We got hit twice. a couple of week ago.

A user called us, saying he sees some weird console window after opening an attached file in an email.
We then immediately search for this email's subject in our server, and plucked it out of every mailbox.
We found that a few users opened the attachment, but it failed to download the executable, as the domain it used was, luckily, already blacklisted in our firewall.

The second time our firewall didn't save us (I guess it was a new domain, so it wasn't blacklisted yet), but for some reason the downloaded executable just crashed.
We even tried it in a VM, but it just didn't worked.

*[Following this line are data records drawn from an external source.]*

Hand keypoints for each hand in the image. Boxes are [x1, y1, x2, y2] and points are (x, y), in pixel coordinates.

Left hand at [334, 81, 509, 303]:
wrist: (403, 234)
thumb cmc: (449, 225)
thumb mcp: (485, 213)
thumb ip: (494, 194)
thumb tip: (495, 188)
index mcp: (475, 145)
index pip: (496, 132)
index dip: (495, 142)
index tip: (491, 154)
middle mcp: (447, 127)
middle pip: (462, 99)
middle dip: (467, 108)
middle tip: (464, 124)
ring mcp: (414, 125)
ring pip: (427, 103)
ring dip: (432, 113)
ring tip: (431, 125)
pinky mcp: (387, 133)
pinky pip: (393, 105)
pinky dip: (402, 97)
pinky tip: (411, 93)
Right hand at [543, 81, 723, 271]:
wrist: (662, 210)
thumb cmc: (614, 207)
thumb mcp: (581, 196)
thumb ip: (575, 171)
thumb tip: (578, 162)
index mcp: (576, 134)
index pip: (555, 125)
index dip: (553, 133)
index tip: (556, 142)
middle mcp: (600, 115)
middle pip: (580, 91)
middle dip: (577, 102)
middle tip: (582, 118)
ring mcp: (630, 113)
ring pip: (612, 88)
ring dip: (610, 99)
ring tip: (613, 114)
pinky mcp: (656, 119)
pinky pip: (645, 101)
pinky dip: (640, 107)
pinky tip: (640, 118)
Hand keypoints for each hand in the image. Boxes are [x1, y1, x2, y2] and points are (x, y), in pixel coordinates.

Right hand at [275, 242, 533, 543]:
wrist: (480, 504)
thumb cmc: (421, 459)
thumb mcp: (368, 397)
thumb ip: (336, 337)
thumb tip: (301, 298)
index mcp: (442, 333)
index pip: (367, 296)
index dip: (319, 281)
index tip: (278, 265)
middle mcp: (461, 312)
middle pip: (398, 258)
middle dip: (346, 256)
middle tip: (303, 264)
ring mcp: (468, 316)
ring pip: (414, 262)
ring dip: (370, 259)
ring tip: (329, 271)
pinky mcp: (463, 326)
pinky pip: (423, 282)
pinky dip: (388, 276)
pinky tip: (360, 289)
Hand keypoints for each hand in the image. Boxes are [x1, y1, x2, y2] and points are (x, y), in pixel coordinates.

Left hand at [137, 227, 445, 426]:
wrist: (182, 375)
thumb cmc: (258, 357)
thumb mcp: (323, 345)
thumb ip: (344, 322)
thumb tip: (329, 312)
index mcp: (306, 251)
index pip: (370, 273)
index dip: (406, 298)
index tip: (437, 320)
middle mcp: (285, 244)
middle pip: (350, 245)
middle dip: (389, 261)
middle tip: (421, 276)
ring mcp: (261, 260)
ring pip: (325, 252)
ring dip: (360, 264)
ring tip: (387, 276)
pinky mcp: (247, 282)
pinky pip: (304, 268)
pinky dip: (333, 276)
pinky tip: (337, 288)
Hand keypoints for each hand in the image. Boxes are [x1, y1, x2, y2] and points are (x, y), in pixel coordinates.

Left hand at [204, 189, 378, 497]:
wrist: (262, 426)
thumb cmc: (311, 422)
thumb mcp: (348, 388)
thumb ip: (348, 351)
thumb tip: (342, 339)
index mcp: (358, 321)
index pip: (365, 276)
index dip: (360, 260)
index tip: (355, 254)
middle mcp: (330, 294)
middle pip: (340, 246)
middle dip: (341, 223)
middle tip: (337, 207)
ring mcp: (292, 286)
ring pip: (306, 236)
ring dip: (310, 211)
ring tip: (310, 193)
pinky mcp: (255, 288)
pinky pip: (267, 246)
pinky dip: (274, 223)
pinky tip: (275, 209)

After this two incidents, we tightened our execution control policies in all stations, and added VBA-filtering in our anti-spam.

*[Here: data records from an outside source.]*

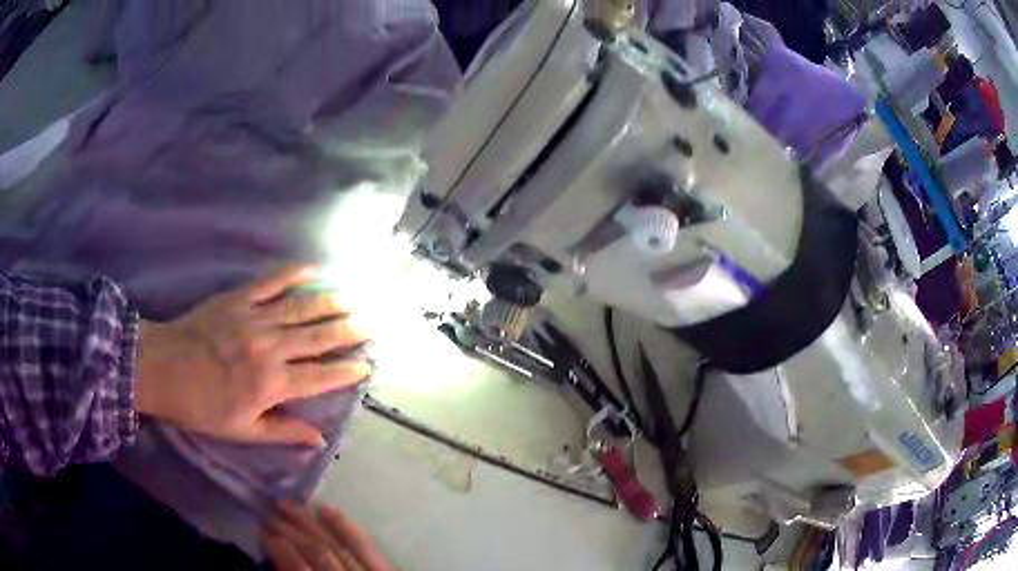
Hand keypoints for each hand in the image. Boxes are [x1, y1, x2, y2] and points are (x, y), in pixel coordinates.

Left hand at [135, 266, 370, 446]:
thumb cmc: (202, 406)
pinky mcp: (238, 298)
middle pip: (318, 338)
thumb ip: (282, 432)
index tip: (366, 365)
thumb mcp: (242, 431)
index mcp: (272, 384)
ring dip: (330, 303)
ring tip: (352, 299)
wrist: (163, 369)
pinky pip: (270, 282)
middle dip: (348, 331)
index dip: (346, 371)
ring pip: (301, 308)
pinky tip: (312, 268)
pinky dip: (292, 273)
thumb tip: (319, 440)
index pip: (320, 377)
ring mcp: (254, 318)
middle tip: (372, 323)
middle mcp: (270, 348)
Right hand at [262, 502, 390, 570]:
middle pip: (317, 554)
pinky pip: (365, 547)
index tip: (262, 532)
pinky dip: (345, 527)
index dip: (279, 550)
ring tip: (287, 504)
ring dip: (310, 524)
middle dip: (290, 531)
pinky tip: (326, 509)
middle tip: (268, 512)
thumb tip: (278, 565)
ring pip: (336, 546)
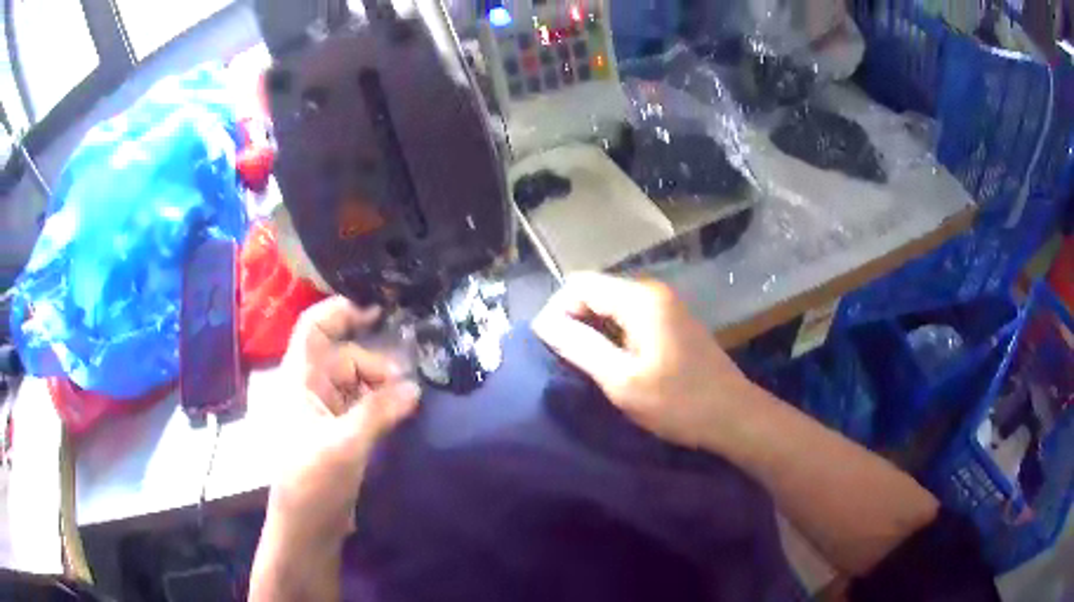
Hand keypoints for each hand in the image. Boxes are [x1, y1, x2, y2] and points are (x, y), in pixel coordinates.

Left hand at [270, 296, 420, 546]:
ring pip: (356, 381)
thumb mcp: (345, 445)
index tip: (379, 312)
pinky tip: (401, 412)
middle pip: (344, 356)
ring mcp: (324, 410)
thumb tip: (415, 387)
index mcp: (299, 380)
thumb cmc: (312, 482)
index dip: (341, 311)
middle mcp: (310, 388)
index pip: (313, 328)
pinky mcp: (338, 431)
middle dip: (376, 364)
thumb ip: (379, 412)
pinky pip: (361, 405)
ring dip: (382, 386)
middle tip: (407, 386)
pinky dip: (381, 404)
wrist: (306, 527)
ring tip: (409, 401)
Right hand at [533, 273, 752, 450]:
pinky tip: (610, 364)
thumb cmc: (679, 402)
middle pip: (595, 291)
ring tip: (582, 366)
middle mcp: (652, 292)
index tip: (547, 349)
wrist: (734, 416)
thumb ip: (580, 347)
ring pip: (611, 306)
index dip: (556, 312)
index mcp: (640, 298)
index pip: (578, 285)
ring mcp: (665, 306)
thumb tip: (543, 323)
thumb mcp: (622, 380)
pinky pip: (629, 318)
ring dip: (591, 330)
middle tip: (563, 361)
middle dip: (572, 321)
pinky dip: (612, 336)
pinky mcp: (672, 323)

Of course our A\V just slept during this whole time, like nothing happened...
Of course our A\V just slept during this whole time, like nothing happened...[/quote]

Thanks for the story! Characteristics for Dridex and other malware often change on a daily basis, making it hard for most anti-virus software to keep up. Criminals behind this malware know how to play the system.
Brad - thanks for the great analysis! I've been doing some (basic) analysis as well - interesting points seen: The dropper injects a DLL into explorer and taskhost via CreateRemoteThread, explorer or taskhost then kick off IE(edit: presumably to bypass Windows Firewall) to download configuration data from C2. Persistence seems to be via the users Run key, with the DLL written to the users AppData folder as <number>.tmp and 'rundll32 User\AppData\<number>.tmp <randomvalue>' written to the Run key. A good analysis by RSA using ECAT is here: https://community.rsa.com/docs/DOC-40268

Hi Brad,

Oddly enough, we just saw one today. About a dozen or so were blocked by our mail filtering device, but one was delivered. I'm analyzing the sample now.


Executing the macros in the .doc results in the following HTTP request:

GET http://www.c10-qadevtest.net/nuyff45d/87tf23w.exe HTTP/1.1

Let me know if you want more details.
We had a user open the FAX_73956274.doc file attachment this week. User allowed the macro popup. The payload did not download. We block all things executable at the edge of the networks.

Thank you for the excellent write up.
We usually see a campaign or two a week, generally originating with UK email addresses. We had a large uptick this week though, using the "we failed to deliver your package" mail from both USPS and DS Smith.
The latest incarnation of this Dridex malspam is documented http://myonlinesecurity.co.uk/random-notification-facture-paper-from-random-names-rambler-ru-word-doc-rtf-malware/
Thanks for such a great analysis!
Thanks for the comments everyone! I saw some more of this malspam today (2016-02-01) and documented it at: http://www.malware-traffic-analysis.net/2016/02/01/index.html
Excellent analysis as usual Brad. Seen an uptick in the macro stuff as well.